Trust Automation As An Inclusion Driver

These types of innovations can significantly enhance trust between financial institutions and individuals. By using AI to automate decision-making and develop standardized procedures that look beyond typical credit scores, institutions can reduce human bias that might otherwise limit banking and loan opportunities.

Similarly, tech innovations that are reducing operational barriers and expanding financial access help lower costs for both financial institutions and their users, creating a true win-win. AI is also increasingly being used to enhance transparency and security, flagging suspicious activity to help put a stop to fraud. Multi-factor authentication, passkeys and other elements further improve security in a way that builds trust between financial institutions and users.

This is not to say that there are not challenges with these advances. AI can still become biased if not given the right framework. Technology access, though dramatically improving, can still be a barrier to many, particularly in developing nations.
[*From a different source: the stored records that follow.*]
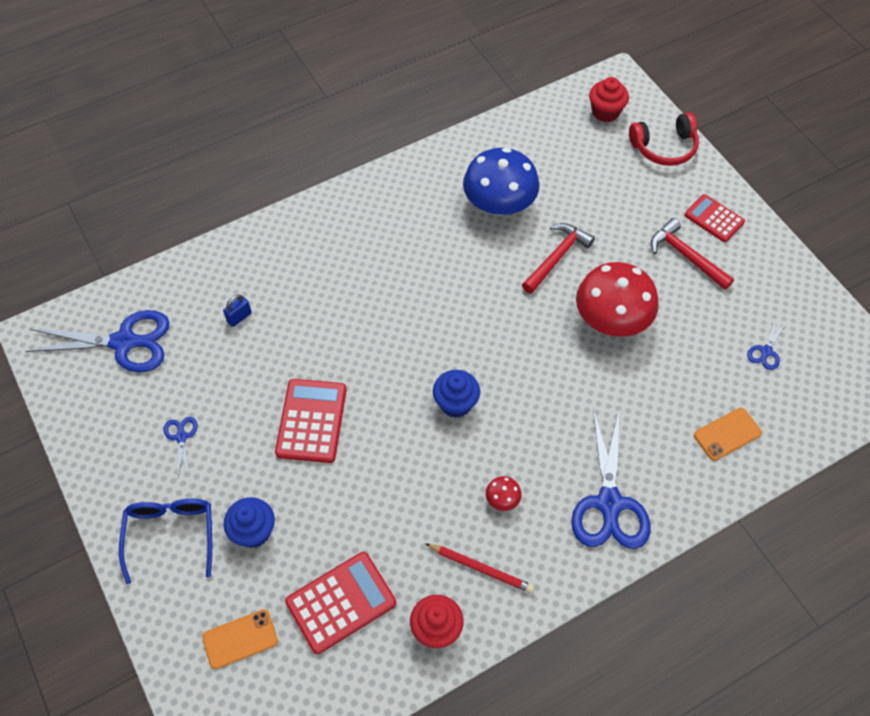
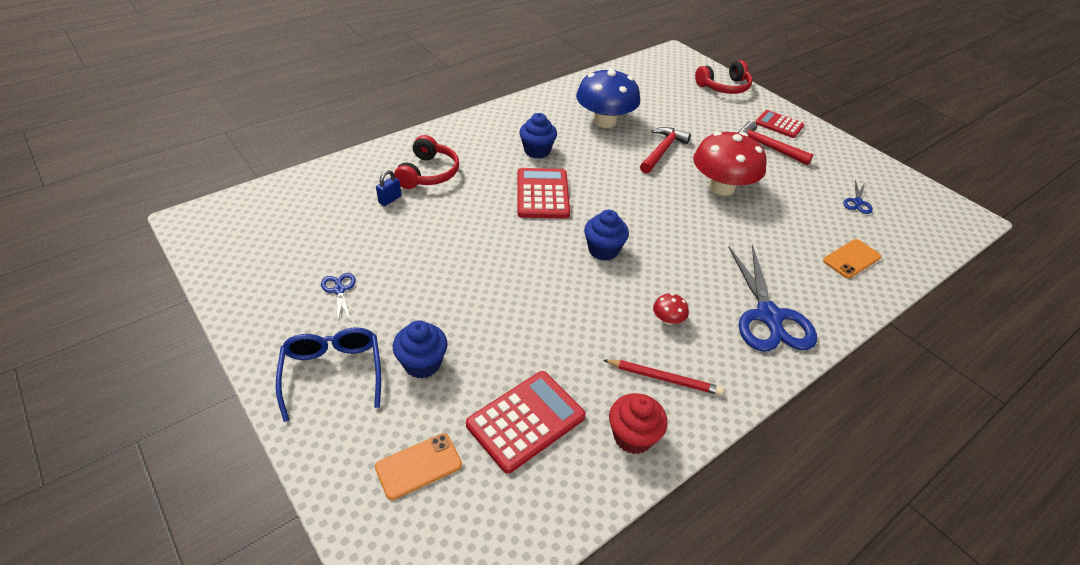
camera: 10 degrees left, 15 degrees down
blue scissors [25,310,169,372] -> none
red calculator [275,379,347,463] -> red calculator moved to [518,168,570,219]
red cupcake [589,77,629,122] -> none
none -> red headphones [394,135,459,189]
none -> blue cupcake [519,113,557,159]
Leaders must focus on these key challenge areas to further expand financial inclusion and drive further innovation.

Organizations seeking to leverage AI for financial empowerment should begin with five practical priorities:

  1. Build transparent AI. Ensure recommendations can be explained in language customers understand.
  2. Keep humans accountable. AI should inform decisions, not eliminate executive responsibility.
  3. Invest in AI literacy. Employees and customers alike need confidence interpreting AI-generated recommendations.
  4. Strengthen governance. Establish clear frameworks for privacy, fairness, bias monitoring and regulatory compliance.
  5. Measure trust — not just efficiency. Customer confidence, adoption and long-term loyalty may become more valuable performance indicators than automation alone.

Building Trust, Expanding Innovation

Algorithms can verify identities, detect fraud, analyze risk and personalize financial guidance with remarkable precision. They can reduce uncertainty, improve consistency and help people make more informed decisions.

Trust ultimately remains a human judgment. AI does not replace trust. It either earns it or erodes it, with every interaction. Efforts focused on promoting financial inclusion are innovative in and of themselves. These technologies and initiatives can have an exponential impact on innovation globally.

By giving more people access to the financial resources they need to pursue entrepreneurship and business ownership, financial inclusion enables future innovations that can reshape communities and industries.